In the West, we deny it like an unwanted presence in the room and rarely speak about it unless we're taking the day off work to go to a funeral. That one-day ceremony that we attend and then leave; walking away from the funeral with no more support in place to help us grieve our loved ones. In Mexico, it's a completely different story; death is the culturally embraced elephant in the room, Mexican's dress it up in colour, make friends with it and take part in a yearly ritual that acknowledges this inevitable part of life, the part of life that makes this moment all the more precious for accepting that it's there.
Experiencing El Dia De Los Muertos first hand in Oaxaca was a life affirming thing to witness. Graveyards are lit with kaleidoscope of freshly picked flowers, families congregate around their dearly departed's graveyard and share a meal like they're deceased is right there with them. Annually in Mexico, the somewhat dark topic for us in the West is lightened with colour, celebration and acceptance - families that have recently suffered a loss might find extra benefit in this yearly support party, perhaps for them it’s a reminder that they're not alone.
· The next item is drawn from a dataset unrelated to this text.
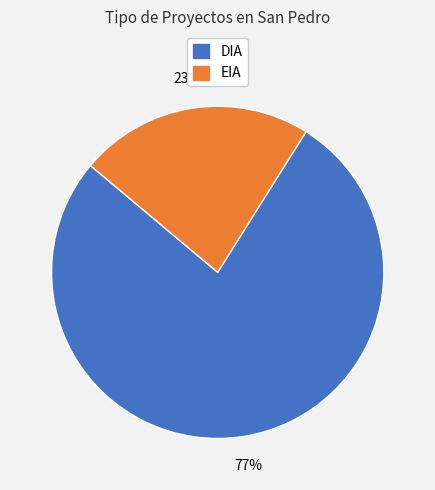

How many slices are in this pie chart?

2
For cultures that do embrace death, they tend to - by coincidence or by parallelism - embrace celebration as well, whether it's through dancing, festivals or music. Perhaps the reason these cultures celebrate more often is because they understand life is a temporary opportunity for expression in this body. The short 100 years or less that our body is on loan is a fraction of the time that it will exist in other forms and so rather than grow attached and fearful of the inevitable, a better use of our time is to find all the ways to express ourselves while we exist in this form.
It seems that cultures that are willing to confront the topic of death, also know how to live. Knowing that they’re on earth for a short time; these cultures allow themselves more time to celebrate, dance, make art, music and come together as a community.